— Activity 1 —
In the passage on psychiatric disorder prevalence analysis, begin at the words "Data entry, cleaning, and" and stop after "and rural/urban combination.". Set down that span word for word.
— Activity 2 —
Supply the next part of the passage on psychiatric disorder prevalence analysis, starting after its last sentence.

— Page text —
Data entry, cleaning, and analyses were conducted using SAS-PC (Versions 8.0 and 9.0) and SPSS (Version 13.0). Responses about psychiatric symptoms were converted into diagnoses using the DIS-IV scoring program. The 12-month and lifetime prevalence rates of psychiatric disorders were calculated along with 95% confidence intervals. Prevalence estimates were obtained for rural/urban and African American/Caucasian subgroups, but the prevalence rates of various psychiatric disorders were too low to achieve stability within each race and rural/urban combination.

— Data section —

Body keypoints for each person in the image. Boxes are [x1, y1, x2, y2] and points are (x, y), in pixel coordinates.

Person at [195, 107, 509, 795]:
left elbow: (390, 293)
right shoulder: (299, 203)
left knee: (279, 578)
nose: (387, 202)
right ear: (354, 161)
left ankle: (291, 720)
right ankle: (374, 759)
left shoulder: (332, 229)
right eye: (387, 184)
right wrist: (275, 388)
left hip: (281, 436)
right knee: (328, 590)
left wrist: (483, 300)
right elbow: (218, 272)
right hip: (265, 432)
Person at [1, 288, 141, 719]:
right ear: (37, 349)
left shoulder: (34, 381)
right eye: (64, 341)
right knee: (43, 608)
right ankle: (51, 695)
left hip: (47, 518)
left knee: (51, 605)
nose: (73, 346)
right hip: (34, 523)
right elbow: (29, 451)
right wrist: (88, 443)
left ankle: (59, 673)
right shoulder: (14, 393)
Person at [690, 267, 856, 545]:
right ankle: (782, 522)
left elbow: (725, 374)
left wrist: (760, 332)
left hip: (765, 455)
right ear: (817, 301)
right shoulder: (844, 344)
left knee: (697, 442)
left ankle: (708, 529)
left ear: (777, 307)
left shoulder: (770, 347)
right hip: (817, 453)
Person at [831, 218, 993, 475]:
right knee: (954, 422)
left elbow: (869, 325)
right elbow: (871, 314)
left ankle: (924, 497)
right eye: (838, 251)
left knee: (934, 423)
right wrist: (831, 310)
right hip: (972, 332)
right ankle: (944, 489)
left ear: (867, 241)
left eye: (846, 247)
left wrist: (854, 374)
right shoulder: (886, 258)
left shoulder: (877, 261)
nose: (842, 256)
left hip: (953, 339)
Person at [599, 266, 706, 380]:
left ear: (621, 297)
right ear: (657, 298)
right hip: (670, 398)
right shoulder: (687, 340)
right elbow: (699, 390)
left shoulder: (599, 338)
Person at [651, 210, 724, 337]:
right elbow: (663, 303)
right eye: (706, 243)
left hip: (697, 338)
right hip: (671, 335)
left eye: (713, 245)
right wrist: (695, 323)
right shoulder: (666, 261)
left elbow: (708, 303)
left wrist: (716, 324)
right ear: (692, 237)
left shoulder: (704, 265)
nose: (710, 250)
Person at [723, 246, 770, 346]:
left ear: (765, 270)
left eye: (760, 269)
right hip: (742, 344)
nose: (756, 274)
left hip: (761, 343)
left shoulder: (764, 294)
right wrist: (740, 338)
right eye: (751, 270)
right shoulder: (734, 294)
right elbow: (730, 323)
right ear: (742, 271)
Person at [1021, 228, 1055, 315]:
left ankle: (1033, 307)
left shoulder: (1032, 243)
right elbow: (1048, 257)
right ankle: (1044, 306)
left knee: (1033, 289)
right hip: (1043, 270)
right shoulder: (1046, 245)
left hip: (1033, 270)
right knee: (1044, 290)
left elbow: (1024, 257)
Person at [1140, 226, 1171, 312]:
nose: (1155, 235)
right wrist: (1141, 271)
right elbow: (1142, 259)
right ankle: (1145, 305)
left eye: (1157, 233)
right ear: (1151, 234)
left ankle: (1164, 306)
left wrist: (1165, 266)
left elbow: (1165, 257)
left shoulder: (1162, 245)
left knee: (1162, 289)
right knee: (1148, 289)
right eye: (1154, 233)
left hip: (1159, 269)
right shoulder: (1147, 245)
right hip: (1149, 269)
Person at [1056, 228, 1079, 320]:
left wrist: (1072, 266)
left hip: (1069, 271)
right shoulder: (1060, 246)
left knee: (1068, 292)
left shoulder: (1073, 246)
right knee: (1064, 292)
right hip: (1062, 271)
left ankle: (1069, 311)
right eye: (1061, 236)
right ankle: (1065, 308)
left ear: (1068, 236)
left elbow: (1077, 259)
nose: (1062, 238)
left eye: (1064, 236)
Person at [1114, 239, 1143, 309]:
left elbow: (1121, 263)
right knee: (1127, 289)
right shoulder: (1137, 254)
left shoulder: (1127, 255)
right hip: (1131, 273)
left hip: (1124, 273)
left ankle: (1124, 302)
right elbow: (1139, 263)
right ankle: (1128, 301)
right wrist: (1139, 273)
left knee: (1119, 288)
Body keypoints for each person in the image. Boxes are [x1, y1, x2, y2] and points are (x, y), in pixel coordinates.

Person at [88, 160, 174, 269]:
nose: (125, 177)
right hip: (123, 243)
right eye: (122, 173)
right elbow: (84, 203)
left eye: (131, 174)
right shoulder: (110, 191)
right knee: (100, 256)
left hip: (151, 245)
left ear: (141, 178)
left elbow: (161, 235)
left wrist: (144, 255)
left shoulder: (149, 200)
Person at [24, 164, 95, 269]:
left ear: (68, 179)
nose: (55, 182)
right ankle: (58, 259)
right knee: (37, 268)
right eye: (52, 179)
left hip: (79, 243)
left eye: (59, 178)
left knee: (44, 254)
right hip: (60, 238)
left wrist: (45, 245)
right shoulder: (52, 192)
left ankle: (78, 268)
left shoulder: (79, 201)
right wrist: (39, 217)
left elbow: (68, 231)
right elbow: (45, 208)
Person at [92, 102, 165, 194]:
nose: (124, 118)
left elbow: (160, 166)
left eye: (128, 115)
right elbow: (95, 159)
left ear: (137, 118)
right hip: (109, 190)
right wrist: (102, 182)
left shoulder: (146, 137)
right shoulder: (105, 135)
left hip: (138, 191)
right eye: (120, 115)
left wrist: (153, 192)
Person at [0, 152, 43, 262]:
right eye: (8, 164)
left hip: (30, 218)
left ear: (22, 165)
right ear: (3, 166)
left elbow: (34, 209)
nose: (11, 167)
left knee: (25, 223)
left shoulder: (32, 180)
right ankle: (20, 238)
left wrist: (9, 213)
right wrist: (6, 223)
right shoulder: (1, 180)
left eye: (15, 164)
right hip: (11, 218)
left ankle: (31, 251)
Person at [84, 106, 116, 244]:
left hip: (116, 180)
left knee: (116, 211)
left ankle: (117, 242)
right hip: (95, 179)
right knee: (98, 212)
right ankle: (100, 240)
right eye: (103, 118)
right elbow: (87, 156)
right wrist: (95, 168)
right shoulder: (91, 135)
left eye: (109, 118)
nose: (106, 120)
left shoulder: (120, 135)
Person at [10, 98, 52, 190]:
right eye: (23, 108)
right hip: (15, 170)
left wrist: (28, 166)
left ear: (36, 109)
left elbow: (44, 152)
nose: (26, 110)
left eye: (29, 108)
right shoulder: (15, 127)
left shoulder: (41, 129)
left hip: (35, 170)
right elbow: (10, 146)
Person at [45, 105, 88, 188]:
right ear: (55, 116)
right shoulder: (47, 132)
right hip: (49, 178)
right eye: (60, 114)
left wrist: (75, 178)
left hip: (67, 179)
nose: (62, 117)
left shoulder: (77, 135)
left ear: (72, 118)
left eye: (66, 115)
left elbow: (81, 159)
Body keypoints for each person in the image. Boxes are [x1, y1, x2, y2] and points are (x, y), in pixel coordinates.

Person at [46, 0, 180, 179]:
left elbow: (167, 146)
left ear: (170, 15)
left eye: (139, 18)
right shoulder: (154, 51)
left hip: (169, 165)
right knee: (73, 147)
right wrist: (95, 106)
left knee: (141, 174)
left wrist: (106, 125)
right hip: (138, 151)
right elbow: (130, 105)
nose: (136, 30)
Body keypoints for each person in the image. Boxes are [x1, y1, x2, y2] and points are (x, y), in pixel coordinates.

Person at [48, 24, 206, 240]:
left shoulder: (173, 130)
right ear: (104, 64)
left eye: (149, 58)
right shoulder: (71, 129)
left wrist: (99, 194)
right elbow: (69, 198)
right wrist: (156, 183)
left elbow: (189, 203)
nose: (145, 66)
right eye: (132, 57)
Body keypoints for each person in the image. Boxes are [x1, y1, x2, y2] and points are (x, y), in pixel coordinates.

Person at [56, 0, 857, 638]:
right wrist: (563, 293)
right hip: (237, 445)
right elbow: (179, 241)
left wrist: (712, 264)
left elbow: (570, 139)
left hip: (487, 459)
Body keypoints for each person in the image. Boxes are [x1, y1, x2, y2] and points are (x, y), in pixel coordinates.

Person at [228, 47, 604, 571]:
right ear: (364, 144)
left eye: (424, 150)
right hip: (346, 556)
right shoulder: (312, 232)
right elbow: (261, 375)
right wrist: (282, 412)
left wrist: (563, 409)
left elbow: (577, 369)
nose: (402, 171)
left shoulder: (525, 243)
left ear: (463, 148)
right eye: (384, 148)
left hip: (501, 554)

— Response area 1 —
Data entry, cleaning, and analyses were conducted using SAS-PC (Versions 8.0 and 9.0) and SPSS (Version 13.0). Responses about psychiatric symptoms were converted into diagnoses using the DIS-IV scoring program. The 12-month and lifetime prevalence rates of psychiatric disorders were calculated along with 95% confidence intervals. Prevalence estimates were obtained for rural/urban and African American/Caucasian subgroups, but the prevalence rates of various psychiatric disorders were too low to achieve stability within each race and rural/urban combination.

— Response area 2 —
Results

The prevalence of pregnant women with one or more psychiatric disorders during the previous 12 months was 30.9% (Table 2). When nicotine dependence was excluded, the rate was 26.2%. The most common categories of disorders were affective disorders (13.6%), anxiety disorders (13.0%), and substance abuse or dependence disorders (10.9%). For affective disorders, 8.2% of the participants met criteria for major depressive disorder and 5.2% for bipolar I disorder. The most common anxiety diagnoses were PTSD (7.7%), followed by generalized anxiety disorder (3.6%), social phobias (2.7%), and specific phobias (2.4%). Nicotine dependence was the most frequent type of substance use disorder, with a rate of 8.3%. Few women met criteria for alcohol abuse or dependence (1.1%).

Table 2.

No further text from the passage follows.